An innovative program that is helping provide access to healthy food to low-income residents in a north Winnipeg neighbourhood is also providing people with intellectual disabilities an opportunity to acquire valuable job skills and work experience.

 

The NorWest Co-op Community Food Centre (CFC) operates under the auspices of NorWest Co-op Community Health, a community-based non-profit organization with a mandate to promote health and wellness. The food centre’s primary mission is to increase access to healthy food by bringing people together to grow, cook, share and advocate for good food.

 

Located in the Gilbert Park area, the centre offers a range of programs including sessions on sustainable gardening practices, drop-in cooking classes, and a fruit and vegetable market. The centre’s most popular offering is a community lunch program that serves hot, healthy meals to as many as 100 area residents every Monday, Wednesday and Friday.

 

While the centre has a staff of six employees, it relies heavily on volunteers to take care of much of its day-to-day activities.

 

“A lot of the success of the program is because we’ve been able to rely on volunteers. Volunteers are very important to us,” says Micheale Lynxleg, CFC’s Community Action and Engagement Program Coordinator and Volunteer Coordinator. “We absolutely wouldn’t be able to [operate without them]. They help us make everything run.”

 

Two of the people who help make things run at the food centre each week are Kelly and Nathan, who are both served by Epic Opportunities. The duo began working at the CFC earlier this year to enhance their work skills and help find employment opportunities in the food services sector. Kelly serves as an assistant to chef Grant Mitchell each Monday while Nathan serves meals and assists in the clean-up of the community dining area.

 

Nathan, who hopes to one day work in the hospitality industry, says the experience he’s gained at the food centre has been invaluable. Not only has working with the public helped draw him out of his shell, it’s also made him feel like he’s making a difference in the community.

 

“Yes, I like to be able to help other people,” he says.

 

Kelly was by no means a stranger to the kitchen before starting at NorWest.
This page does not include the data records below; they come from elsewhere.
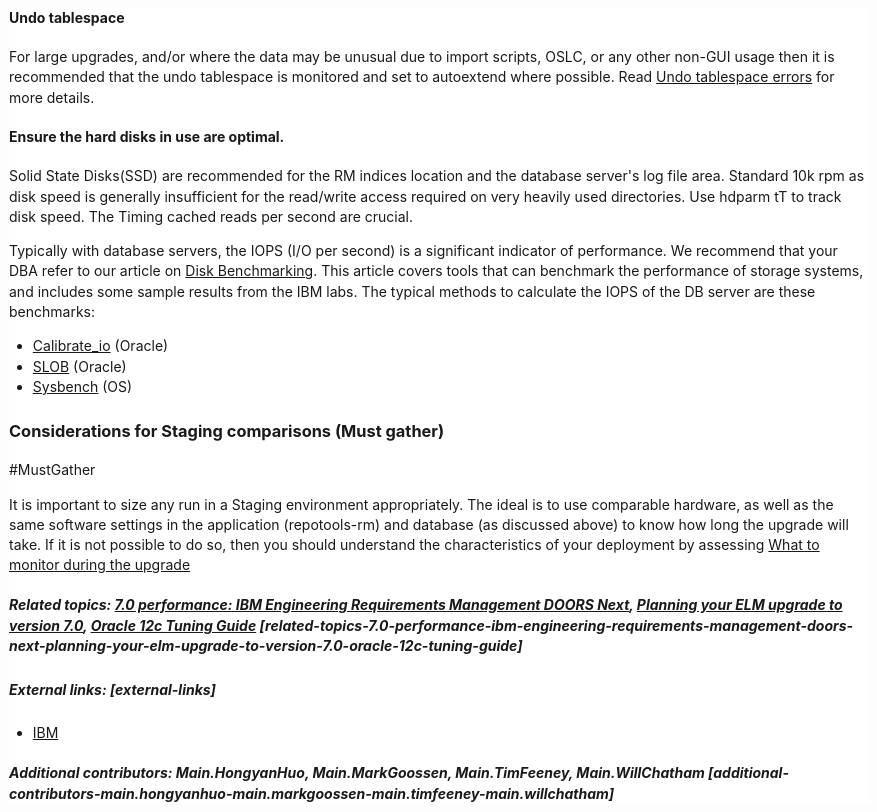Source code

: #### Undo tablespace

For large upgrades, and/or where the data may be unusual due to import
scripts, OSLC, or any other non-GUI usage then it is recommended that
the undo tablespace is monitored and set to autoextend where possible.
Read [Undo tablespace
errors](https://jazz.net/wiki/bin/view/Deployment/TroubleshootingDOORSNextUpgrades#Undo_tablespace)
for more details.

#### Ensure the hard disks in use are optimal.

Solid State Disks(SSD) are recommended for the RM indices location and
the database server's log file area. Standard 10k rpm as disk speed is
generally insufficient for the read/write access required on very
heavily used directories. Use hdparm tT to track disk speed. The Timing
cached reads per second are crucial.

Typically with database servers, the IOPS (I/O per second) is a
significant indicator of performance. We recommend that your DBA refer
to our article on [Disk
Benchmarking](https://jazz.net/wiki/bin/view/Deployment/DiskBenchmarking).
This article covers tools that can benchmark the performance of storage
systems, and includes some sample results from the IBM labs. The typical
methods to calculate the IOPS of the DB server are these benchmarks:

-   [Calibrate_io](https://jazz.net/wiki/bin/view/Deployment/DiskBenchmarking#Disk_benchmarking_with_calibrate)
    (Oracle)
-   [SLOB](https://jazz.net/wiki/bin/view/Deployment/DiskBenchmarking#Disk_benchmarking_with_SLOB)
    (Oracle)
-   [Sysbench](https://jazz.net/wiki/bin/view/Deployment/DiskBenchmarking#Disk_benchmarking_with_sysbench)
    (OS)

### Considerations for Staging comparisons (Must gather)

\#MustGather

It is important to size any run in a Staging environment appropriately.
The ideal is to use comparable hardware, as well as the same software
settings in the application (repotools-rm) and database (as discussed
above) to know how long the upgrade will take. If it is not possible to
do so, then you should understand the characteristics of your deployment
by assessing [ What to monitor during the
upgrade](https://jazz.net/wiki/bin/view/Deployment/TroubleshootingDOORSNextUpgrades#What_to_monitor_during_the_upgra)

##### Related topics: [7.0 performance: IBM Engineering Requirements Management DOORS Next](https://jazz.net/wiki/bin/view/Deployment/RequirementsManagement70Performance), [Planning your ELM upgrade to version 7.0](https://www.ibm.com/support/pages/node/6156021), [Oracle 12c Tuning Guide](https://docs.oracle.com/database/121/TGSQL/toc.htm) [related-topics-7.0-performance-ibm-engineering-requirements-management-doors-next-planning-your-elm-upgrade-to-version-7.0-oracle-12c-tuning-guide]

##### External links: [external-links]

-   [IBM](https://www.ibm.com)

##### Additional contributors: Main.HongyanHuo, Main.MarkGoossen, Main.TimFeeney, Main.WillChatham [additional-contributors-main.hongyanhuo-main.markgoossen-main.timfeeney-main.willchatham]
He previously worked as a cook at Goldie’s Grill at Shaw Park during Winnipeg Goldeyes home games and was a member of the kitchen staff at Winnipeg Harvest. He says working at the CFC has helped him keep his existing culinary skills sharp while learning some new ones. He says the best part of working at the centre is feeling like he’s part of a team.

 

“It makes me so happy,” he says. “We’ve got good people here. They have a good attitude. I’ve made some good friends.”

 

The NorWest Community Food Centre opened in March 2015 and is a member of Community Food Centres Canada. The CFC model was first launched at the Stop Community Food Centre in Toronto’s Davenport West neighbourhood and was later adopted by cities across the country with the aim of transforming health and quality of life in low-income communities.

 

Lynxleg says demand for the NorWest food centre and its services continues to climb. One of the reasons for the rise in Gilbert Park, where household incomes average $15,030 annually, has been a recent influx of newcomers to the community.